Members wished to highlight the potential frustration which Local Authorities will likely be facing over the additional amount of new work coming and the lack of information given for these new Funds. Noting that if the CRF is the pilot for UKSPF this frustration will only grow. 

John Bachtler thanked everyone for their contributions. Noted the universal unhappiness across the Group around how the new Funds have been developed, their focus and the general disregard for previous skills and experience.  The lack of certainty and predictability was also an issue across the board. Before providing a summary of the concerns raised during the discussion: 

Strategic concerns:

  • no conceptual framework
  • loss of a coherent national approach
  • loss of sub regional approach
  • no continuity and a lack of policy alignment
  • increased clutter in an already complicated landscape

Spatial concerns:

  • problematic methodology
  • concern that transport indicators were missed
  • issues around the selection of indicators more generally


  • lack of consultation with SG and other key Scottish stakeholders
  • overriding devolved arrangements
  • potential to create competition and rivalries
  • sense that this is a backward step in terms of regional policy


  • confusion over MP support and the potential for politicisation
  • short deadlines
  • lack of scope for lessons learned
  • serious concerns for capacity in LA particularly smaller ones
  • increased scope for inefficiencies


  • wider policy concerns that decisions made now may factor into other policy areas like state aid
  • continued uncertainties around ETC and future of LEADER
  • precursor of what the UK might do in the future

Members concluded by noting that the funds are not going away so we need to make the best of them. Members agreed that going forward they must ensure the benefits of these Funds are maximised for Scotland whilst minimising any challenges by ensuring the CRF does not act as a blueprint for the design of the UKSPF as well as ensuring strong engagement across Devolved Administrations and with Scottish stakeholders. 

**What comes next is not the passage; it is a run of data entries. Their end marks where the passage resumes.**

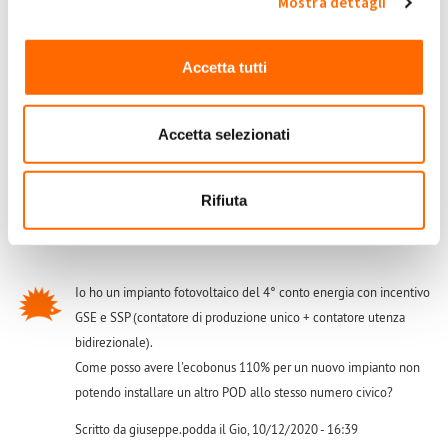
Mostra dettagli
Salve, quindi dite che è possibile fare un potenziamento con il
110% sullo stesso POD dove è allacciato un impianto fotovoltaico
incentivato o in regime di Scambio Sul Posto? Ma a quel punto
Accetta tutti
come si fa a discriminare la quota energia in Scambio Sul Posto e
quella ceduta gratuitamente al GSE?
Accetta selezionati
Scritto da lcristofori il Lun, 07/12/2020 - 09:14
Accedi
o
registrati
per inserire commenti.
Rifiuta
Io ho un impianto fotovoltaico del 4° conto energia con incentivo
GSE e SSP (contatore di produzione unico + contatore utenza
bidirezionale).
Come posso avere l'ecobonus 110% per un nuovo impianto non
potendo installare un altro POD allo stesso numero civico?
Scritto da giuseppe.podda il Gio, 10/12/2020 - 16:39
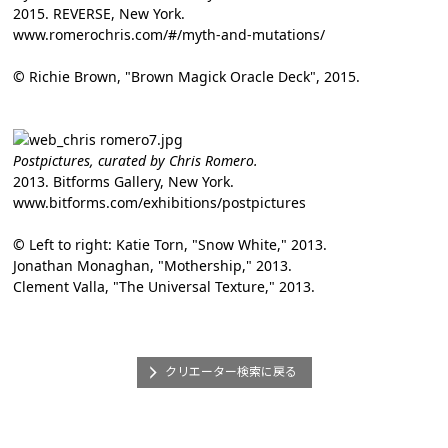
2015. REVERSE, New York.
www.romerochris.com/#/myth-and-mutations/
©
Richie Brown, "Brown Magick Oracle Deck", 2015.
Postpictures, curated by Chris Romero.
2013. Bitforms Gallery, New York.
www.bitforms.com/exhibitions/postpictures
©
Left to right: Katie Torn, "Snow White," 2013.
Jonathan Monaghan, "Mothership," 2013.
Clement Valla, "The Universal Texture," 2013.
クリエーター検索に戻る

Future engagement and role of the Steering Group

Sean Jamieson presented a paper on the future of the Steering Group. Noting that the he Group was originally created to support the Scotland-wide consultation but this has been completed.  The UKG announcements mean SG has largely been cut out of a delivery role but despite this, SG should carefully consider our next steps.  Before acknowledging the wealth of expertise contained within this Group and the SG Ministerial view that it should not be lost. With that in mind, presented are three options for the future of the Group: 

  • a: the group is disbanded or suspended
  • b: the group take on an engagement role, influencing the development of the UKSPF and the new funds
  • c: Group purview is extended, ensure the new funds align with SG regional policy aims and objectives

There was a general view that the group should continue and that whist Option C was not out of the question, our immediate focus should be on the UKSPF and its position in “place based” policy going forward.

Hilary Pearce noted that she was glad that members wished to continue their role and highlighted the strong appreciation from Scottish Ministers for the guidance provided by the Group thus far. 

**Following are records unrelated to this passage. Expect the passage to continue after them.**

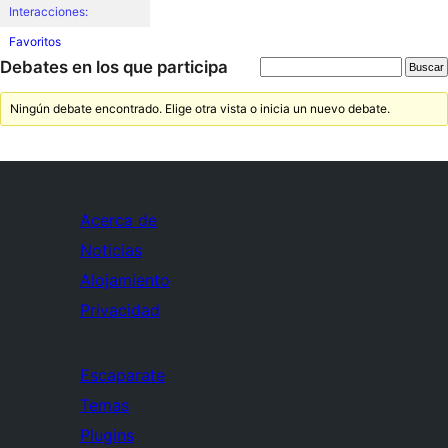
Interacciones:
Favoritos
Debates en los que participa
Ningún debate encontrado. Elige otra vista o inicia un nuevo debate.
Acerca de
Noticias
Alojamiento
Privacidad
Escaparate
Temas
Plugins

Members wished to thank the Future Funding Secretariat for continually updating them on a weekly basis on any progress within the funding landscape but suggested that this be reduced to fortnightly to reduce the burden on them. 

Any other business

John Bachtler thanked members for their contributions before inviting members to raise any additional business items. 

With no further comments, John Bachtler thanked for all attending and wished members a good break over the Easter period, noting that the Future Funding Secretariat would likely be in touch after the Scottish Parliament elections in May.